Friday 18 April 2008

Preview of Regent's Analysis of European Technology Acquisitions in Q1 2008

Acquisitions

Considering some of the threatening economic factors that exist in the world markets, acquisition activity in the first quarter of 2008 held up well and maintained the same level that has been seen for almost three years. There were 787 acquisitions involving European technology companies in Q1 2008, a decline of just 2% from the 799 deals announced in the final quarter of 2007. However the combined value of these acquisitions has fallen dramatically to $45b, almost half of the $86b recorded in the previous quarter. This indicates that whilst recessionary fears and the shortage of suitable credit has had little effect on the smaller deals, it is clearly impacting larger transactions – those valued at more than $100m. Our prediction is that for the remainder of 2008 deal flow will continue at healthy levels, perhaps with some tailing off as the year progresses.

Country Activity

After declining buyer activity for the past five quarters, the UK based companies showed an increase in purchasing levels in Q1 2008. Some of this was down to the availability of companies seeking to sell because of the impending Capital Gains Tax (CGT) changes being applied in early April 2008. Scandinavian companies showed a decline in transactions but maintained the number two position in Europe just ahead of North American buyers, whose deal-making increased by 7% in the quarter.
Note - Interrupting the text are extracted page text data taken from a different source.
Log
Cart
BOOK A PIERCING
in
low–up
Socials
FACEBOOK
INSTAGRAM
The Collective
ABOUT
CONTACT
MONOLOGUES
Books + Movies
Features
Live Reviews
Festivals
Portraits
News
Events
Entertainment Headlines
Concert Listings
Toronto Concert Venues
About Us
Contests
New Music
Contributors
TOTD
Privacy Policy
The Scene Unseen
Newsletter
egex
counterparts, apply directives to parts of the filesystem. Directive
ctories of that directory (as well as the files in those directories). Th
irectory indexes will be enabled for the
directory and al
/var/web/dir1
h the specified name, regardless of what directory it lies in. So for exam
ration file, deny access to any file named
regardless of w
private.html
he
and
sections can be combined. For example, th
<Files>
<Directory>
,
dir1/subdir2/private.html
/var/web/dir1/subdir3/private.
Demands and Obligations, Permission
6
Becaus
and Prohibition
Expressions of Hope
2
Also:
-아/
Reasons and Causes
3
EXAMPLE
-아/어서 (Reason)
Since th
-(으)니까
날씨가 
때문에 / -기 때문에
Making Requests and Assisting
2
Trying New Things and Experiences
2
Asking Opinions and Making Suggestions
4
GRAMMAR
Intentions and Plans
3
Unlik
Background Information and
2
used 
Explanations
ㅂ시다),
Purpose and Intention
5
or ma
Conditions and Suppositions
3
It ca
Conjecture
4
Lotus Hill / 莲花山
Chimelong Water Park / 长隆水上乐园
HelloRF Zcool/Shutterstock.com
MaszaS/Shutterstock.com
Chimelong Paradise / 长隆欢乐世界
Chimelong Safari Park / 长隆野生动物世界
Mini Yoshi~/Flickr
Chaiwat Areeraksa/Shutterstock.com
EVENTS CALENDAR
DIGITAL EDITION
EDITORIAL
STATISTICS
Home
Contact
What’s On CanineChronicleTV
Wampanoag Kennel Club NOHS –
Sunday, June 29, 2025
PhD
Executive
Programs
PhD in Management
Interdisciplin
The strongest increase in performance came from the Southern European buyers (Spain and Portugal up 55%, Italy up 12%) and the Eastern European buyers (up 14%). It is probable that this trend will continue throughout 2008 having more to do with economic cycles rather than the fortunes of the technology industry.

Industry Sector Activity

As the largest sector, the content and media sector saw its first significant fall in deal flow for over three years with 201 transactions in the past quarter compared to 245 in the final quarter of 2007. This activity has been driven by a high level of consolidation and there has been a feeling that increasing valuations in the sector has frightened off some potential acquirers. The software sector, together with product distribution, which have also been the focus of consolidation, both increased acquisition activity by 7% and 47% respectively. IT Services remains an important sector of the market representing 24% of all deals but it showed a decline of 5% in the quarter. Acquisition levels have been driven more by sector expansion than by consolidation as such. Buyers appear to be taking a breather as they wait for more certainty in economic trends.

Ownership Status

Active acquirers are finding rich pickings amongst private companies, many of whom, even if they were capable of undertaking an IPO, are finding acquisition valuations highly attractive. The supply of suitable private company targets limits the attractiveness of purchasing listed organisations even though public company valuations appear to be relatively low at present. Despite serious concerns that sub-prime problems and the resulting tightening of credit would mean that private equity investors would be less active, that appears not to be the case so far for deals other than the large (greater than $100m). Private Equity players have directly accounted for over 14% of all acquisitions in Q1 2008 and supported many other deals through their portfolio companies.

Valuations

Price to earnings (PE) ratios have remained reasonably consistent for the past few years. The Q1 2008 PE ratio was 17.36 compared to 17.45 a year earlier. This contrasts to the price to sales (PS) ratio which has displayed greater volatility starting the year on 1.34, exactly the same as a year earlier but below the peak of 1.51 in the middle of 2007. These shifts are not unexpected and reflect a return to normal valuation metrics following improvements in the profitability of the industry. Sharply increased profitability causes the PS to increase in the short term. These profit levels are now factored into the valuation multiples.

Note – The recorded valuations include 50% of the maximum contingent consideration in deals with earn-outs and apply to historic performance.